Text excerpt:

•••

Robots at Nephron Pharmaceuticals perform many tasks. New robots designed by USC engineering students will soon be filling syringes with a variety of medications.
Tut Underwood/SC Public Radioa

At the growing campus of Nephron Pharmaceuticals in West Columbia, many robots are used for a variety of functions, such as moving pallets of wrapped products and many other purposes.  A new type of robot is joining the line, thanks to a partnership between Nephron and the University of South Carolina's colleges of engineering and pharmacy.  

Nephron CEO Lou Kennedy said the new robots will be used to pre-fill sterile syringes with a variety of injectable medicines quickly and efficiently.  While she lauds the reliability of robots who, unlike humans, don't get sick, pregnant or have accidents that keep them out of work, she is quick to point out that the reason for using robots is not to replace humans.  On the contrary, she said, "if anything, we've got a cooler thing for the human to do in operating the equipment versus maybe doing something with their human hands.  So what I'm excited about is we'll be expanding their education and training, but we can also expand our capabilities."

To underscore the point, Kennedy said the company is adding four new buildings to its complex and plans to hire 350 new employees to expand the business.  Dr. Ramy Harik, who serves USC as a professor of mechanical engineering and also as Nephron's chief of manufacturing, said the company and the colleges make a natural partnership.  "That concept of an engineer is, try to make the world a better place by creating inventions and creating systems that can help people's lives and can help society.  What better project than collaborating with the College of Pharmacy, that you're touching directly on patients' lives?"

One significant way to help save lives these days is by fighting COVID, and Kennedy hopes to use the robots to fill syringes with COVID vaccine if she can collaborate with one of the producers.  "What I hope to do is find a partner, whether it's Phizer or Moderna, Johnson & Johnson or Astro Zeneca.  I'm hopeful that they'll say 'hey, we need to add or expand capacity.'  I can put those vaccines in plastic ampules and so I'm actively looking for a partner that says 'here, can you fill these for us?'"

Harik's goal is for the robots to fill a syringe in 5 seconds or less.  "I think this is something that is attainable" after doing studies and re-studies on the process, he said.  That figures out to more than 17,000 filled syringes every 24 hours for each robot.  Kennedy added that because she looks at Nephron as a big family, the company had a little fun with a name-the-robots contest - which the engineers won - and made the robots a family, with the result that "all of our robotics to deal with syringe or bag filling are named for Simpsons family characters.  So we have Bart, Lisa, Marge, Maggie and Homer."  Of another, "I'm thinking this one could be Mr. Smithers," she chuckled.   

The robots are made by a Japanese company using the designs of USC engineering students under Harik's direction.  After Nephron gets all it needs, Kennedy has an idea to continue producing them for hospitals and other facilities with an eye to continuing the USC connection into the future.  "My goal would be if we could find a way to sell these, that there would always be some portion of the selling price going back to the pharmacy school and the engineering school as a way to sort of potentially endow a scholarship for a bright student that might do some great project in his or her career." 

The robots have just been installed, and Kennedy said by February they should be operational and making medicinal products that can be shipped nationwide to help people with a variety of ailments.

•••

Apply what you read:
A – Answer these questions from the Nephron robots article, one line each:
(i) How many new employees does Nephron plan to hire?
(ii) How fast does Harik want a robot to fill one syringe?
(iii) By when does Kennedy expect the robots to be operational?
B – From the Nephron robots article, list every Simpsons character name that Kennedy says the syringe- and bag-filling robots already carry. Leave out the name she is only considering.
C – Rewrite the paragraph of the Nephron robots article that begins "The robots are made by a Japanese company" as a short bulleted list that keeps its main facts.
Rely only on the Nephron robots article.

(Saved entries)
•••

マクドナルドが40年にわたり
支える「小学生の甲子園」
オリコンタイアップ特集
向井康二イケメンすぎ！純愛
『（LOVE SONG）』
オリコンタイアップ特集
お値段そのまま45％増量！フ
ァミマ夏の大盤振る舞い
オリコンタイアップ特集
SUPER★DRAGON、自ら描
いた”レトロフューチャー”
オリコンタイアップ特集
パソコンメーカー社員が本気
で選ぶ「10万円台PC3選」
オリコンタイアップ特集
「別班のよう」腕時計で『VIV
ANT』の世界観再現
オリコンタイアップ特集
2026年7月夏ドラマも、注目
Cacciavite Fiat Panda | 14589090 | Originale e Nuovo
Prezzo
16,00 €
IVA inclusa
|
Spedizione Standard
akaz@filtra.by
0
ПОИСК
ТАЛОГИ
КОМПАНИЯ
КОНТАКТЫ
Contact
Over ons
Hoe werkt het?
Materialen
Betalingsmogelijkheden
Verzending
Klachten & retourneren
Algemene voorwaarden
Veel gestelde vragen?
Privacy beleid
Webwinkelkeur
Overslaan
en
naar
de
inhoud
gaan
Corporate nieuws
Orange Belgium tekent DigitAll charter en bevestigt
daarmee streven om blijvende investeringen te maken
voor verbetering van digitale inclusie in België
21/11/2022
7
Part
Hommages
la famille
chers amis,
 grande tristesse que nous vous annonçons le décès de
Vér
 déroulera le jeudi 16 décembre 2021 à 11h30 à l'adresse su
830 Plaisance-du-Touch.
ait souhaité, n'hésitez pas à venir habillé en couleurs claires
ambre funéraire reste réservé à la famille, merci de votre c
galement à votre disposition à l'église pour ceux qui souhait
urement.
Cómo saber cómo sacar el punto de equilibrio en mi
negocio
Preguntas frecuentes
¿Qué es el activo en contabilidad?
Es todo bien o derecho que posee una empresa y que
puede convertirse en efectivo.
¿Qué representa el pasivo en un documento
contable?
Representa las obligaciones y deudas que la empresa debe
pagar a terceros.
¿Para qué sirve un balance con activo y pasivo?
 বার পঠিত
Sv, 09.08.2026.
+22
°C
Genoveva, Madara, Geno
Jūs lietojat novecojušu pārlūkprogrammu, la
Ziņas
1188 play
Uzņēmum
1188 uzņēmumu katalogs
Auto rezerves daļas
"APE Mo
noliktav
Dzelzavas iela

•••

Task-by-task results:
A –
(i) 350 new employees
(ii) In 5 seconds or less
(iii) By February

B – Bart, Lisa, Marge, Maggie, Homer

C –
- A Japanese company builds the robots from designs by USC engineering students working under Harik's direction.
- Once Nephron has all the robots it needs, Kennedy wants to keep producing them for hospitals and other facilities, continuing the USC connection.
- Her goal is for part of each selling price to go back to the pharmacy and engineering schools, possibly to endow a scholarship for a bright student.